Le retrait des forces françaises du Niger a coûté au moins 92 millions d’euros

Le 24 septembre dernier, après un bras de fer avec la junte ayant pris le pouvoir à Niamey et de vaines tractations diplomatiques au sein de la Communauté économique des États d’Afrique de l’Ouest [Cédéao], le président Macron annonça le départ des forces françaises du Niger.

Ce désengagement militaire commença quelques jours plus tard, dans des conditions rendues compliquées par la fermeture de la frontière entre le Niger et le Bénin, celle-ci ayant rendu impossible le transfert de fret via le port de Cotonou. Aussi, les convois français furent contraints de rejoindre le Tchad, ce qui n’était pas le chemin le plus court. Quoi qu’il en soit, ce retrait fut achevé trois mois après l’annonce de M. Macron.

Cette manœuvre a évidemment un coût, que le ministère des Armées a détaillé dans une réponse à une question écrite posée par la députée Marie-France Lorho [RN].

Ainsi, la valeur totale des équipements rapatriés en France – soit 1929 conteneurs, 600 véhicules et 22 aéronefs – s’est élevée à « plus de 820 millions d’euros », a d’abord indiqué le ministère. Comment est-il parvenu à ce résultat, sachant que figuraient cinq drones Reaper et trois Mirage 2000D dans cette liste ?

Toujours est-il que des équipements ont dû être laissés sur place, pour une valeur de 12 millions d’euros.

« Il s’agit d’infrastructures non démontables ou vétustes, dont la valeur résiduelle est inférieure au coût de démontage et de transport, notamment 500 bungalows et 3 réservoirs de carburant aérien modulaires [3,4 M€], d’infrastructures type ‘structures métallo-textiles’ trop complexes à démonter [environ 5 M€] cédés après démontage de leur matériel d’environnement [climatisation, système électriques, etc.] et enfin de divers petits matériels de vie en campagne [tentes, bureaux, etc.] », a précisé le ministère des Armées.

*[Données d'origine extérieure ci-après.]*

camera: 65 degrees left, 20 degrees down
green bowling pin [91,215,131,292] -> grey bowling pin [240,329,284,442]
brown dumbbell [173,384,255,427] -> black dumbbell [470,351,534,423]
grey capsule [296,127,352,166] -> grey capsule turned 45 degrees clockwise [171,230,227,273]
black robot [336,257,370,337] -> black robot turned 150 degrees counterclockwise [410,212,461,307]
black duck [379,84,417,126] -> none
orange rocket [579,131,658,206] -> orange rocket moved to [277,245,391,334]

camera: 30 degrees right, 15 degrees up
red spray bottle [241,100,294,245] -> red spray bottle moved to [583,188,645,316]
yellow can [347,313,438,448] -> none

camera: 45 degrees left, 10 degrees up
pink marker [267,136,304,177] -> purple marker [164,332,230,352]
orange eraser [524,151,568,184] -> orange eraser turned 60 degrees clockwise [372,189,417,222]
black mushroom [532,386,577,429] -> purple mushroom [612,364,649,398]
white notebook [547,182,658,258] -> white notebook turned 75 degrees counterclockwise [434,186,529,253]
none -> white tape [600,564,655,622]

Quant au coût « direct » du désengagement, il s’est élevé à environ 80 millions d’euros. « Les grandes catégories de coûts sont le transport effectué à 65 % par voie aérienne, 32 % par voie routière et 3 % par voie maritime [70 M€], les indemnités T2 dites ‘OPEX’ [0,6 M€] et enfin diverses dépenses concernant les zones de stockage, contrats d’externalisation, taxes aéroportuaires, etc. [10 M€] », a-t-il poursuivi.

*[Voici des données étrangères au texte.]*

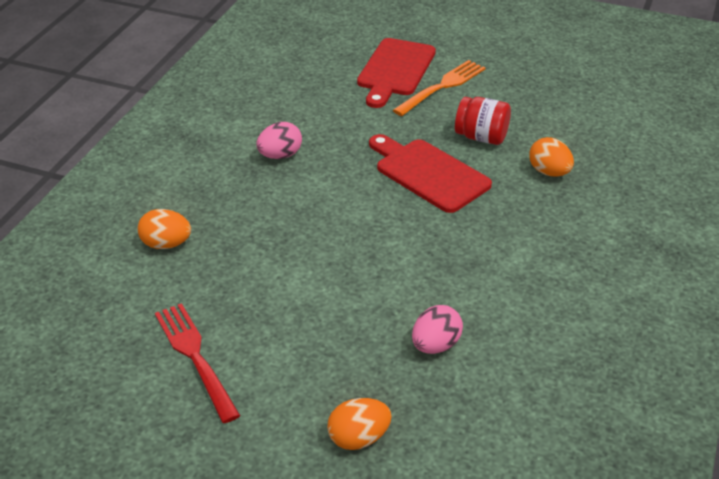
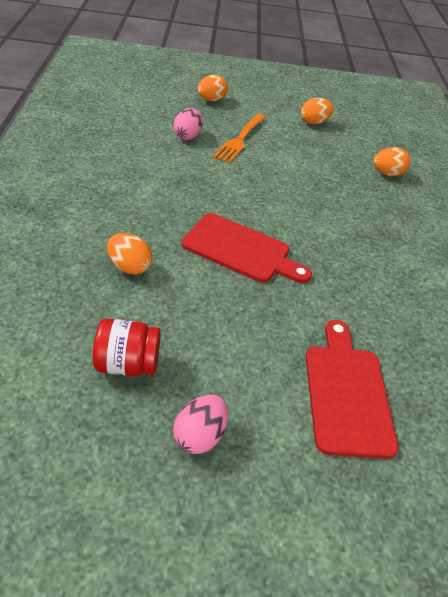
camera: 155 degrees right, 5 degrees up
red fork [155,303,241,423] -> orange egg [301,98,334,125]
pink egg [257,122,302,159] -> pink egg moved to [173,395,228,454]
orange fork [393,60,485,116] -> orange fork moved to [213,114,266,164]
red jar [455,97,511,145] -> red jar moved to [93,319,161,376]

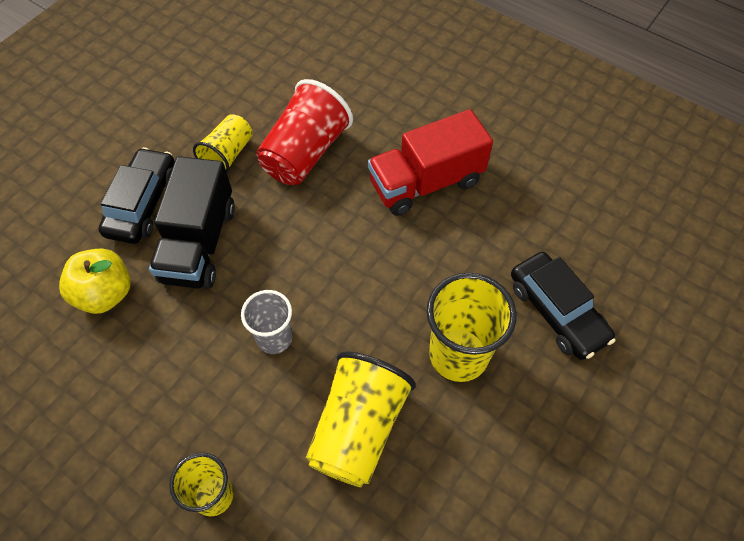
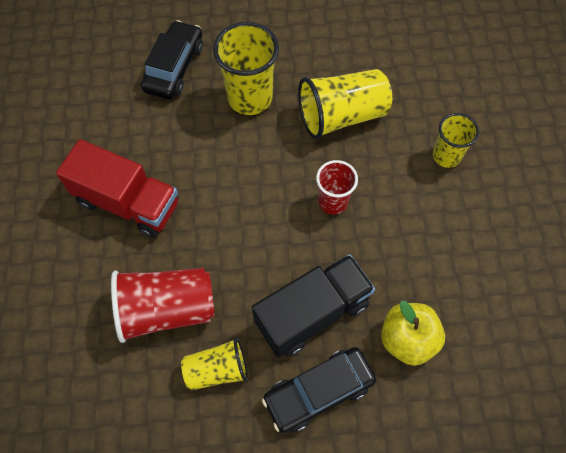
camera: 130 degrees left, 5 degrees up
grey cup [241,290,292,354] -> red cup [316,160,358,215]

Au total, si on tient compte des équipements laissés au Niger, ce retrait aura donc coûté environ 92 millions d’euros… Seulement, et comme l’avait suggéré Sébastien Lecornu, le ministre des Armées, lors d’une audition au Sénat, en octobre dernier, cette somme ne tient pas compte des coûts liés à la remise en condition opérationnelle des équipements rapatriés. Et ceux-ci sont susceptibles de faire grimper significativement la facture.

« Les matériels rapatriés du Niger en métropole feront systématiquement l’objet d’un diagnostic approfondi au sein des ateliers industriels en régie ou privé, avant une éventuelle remise en condition. À l’issue, ces matériels seront redéployés dans leur unité d’origine. La durée de cette remise en condition demeure difficile à estimer [quelques mois à quelques années] car elle dépend notamment des capacités d’absorption des chaînes techniques », a en effet prévenu le ministère des Armées.

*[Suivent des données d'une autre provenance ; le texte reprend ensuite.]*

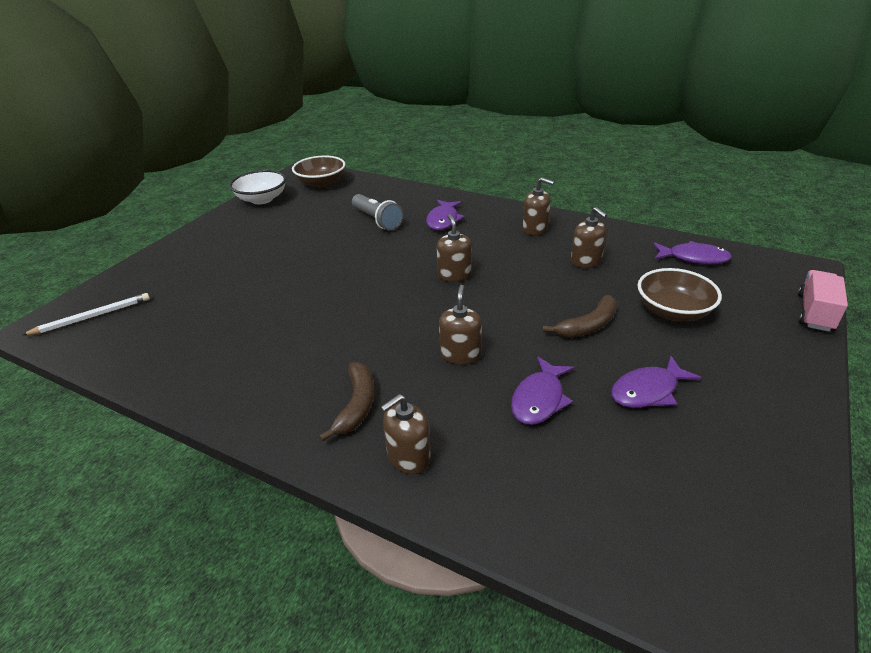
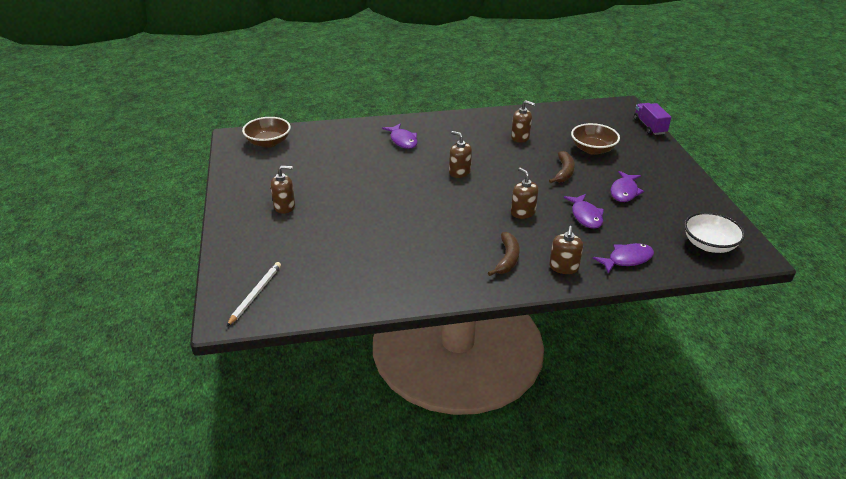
camera: 40 degrees left, 0 degrees up
white bowl [229,170,286,204] -> white bowl moved to [684,212,745,253]
brown banana [319,362,374,442] -> brown banana turned 45 degrees clockwise [488,232,520,276]
grey flashlight [352,194,403,230] -> none
brown soap dispenser [523,177,554,236] -> brown soap dispenser moved to [271,166,295,214]
purple fish [653,241,732,264] -> purple fish moved to [593,243,654,274]
pink truck [798,270,848,332] -> purple truck [634,103,671,135]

En attendant, au-delà des aspects comptables, ce retrait des forces français du Niger [mais aussi du Mali et du Burkina Faso] oblige les services de renseignement – à commencer par la Direction générale de la sécurité extérieure [DGSE] – à revoir son dispositif au Sahel. « C’est un problème majeur », a ainsi souligné Jean-Louis Martineau, l’adjoint au Coordinateur national du renseignement et de la lutte contre le terrorisme, devant le députés, le mois dernier.

« Ce que craignent les services, c’est la déstabilisation de la zone. Il s’agit d’éviter que le centre de l’Afrique devienne la Syrie de 2011 et que la menace remonte du Sahel vers le Maghreb, donc vers l’Occident. Les services travaillent à leur recomposition, qui est classifiée. Je ne peux en prédire le résultat faute d’avoir à en connaître », a-t-il confié.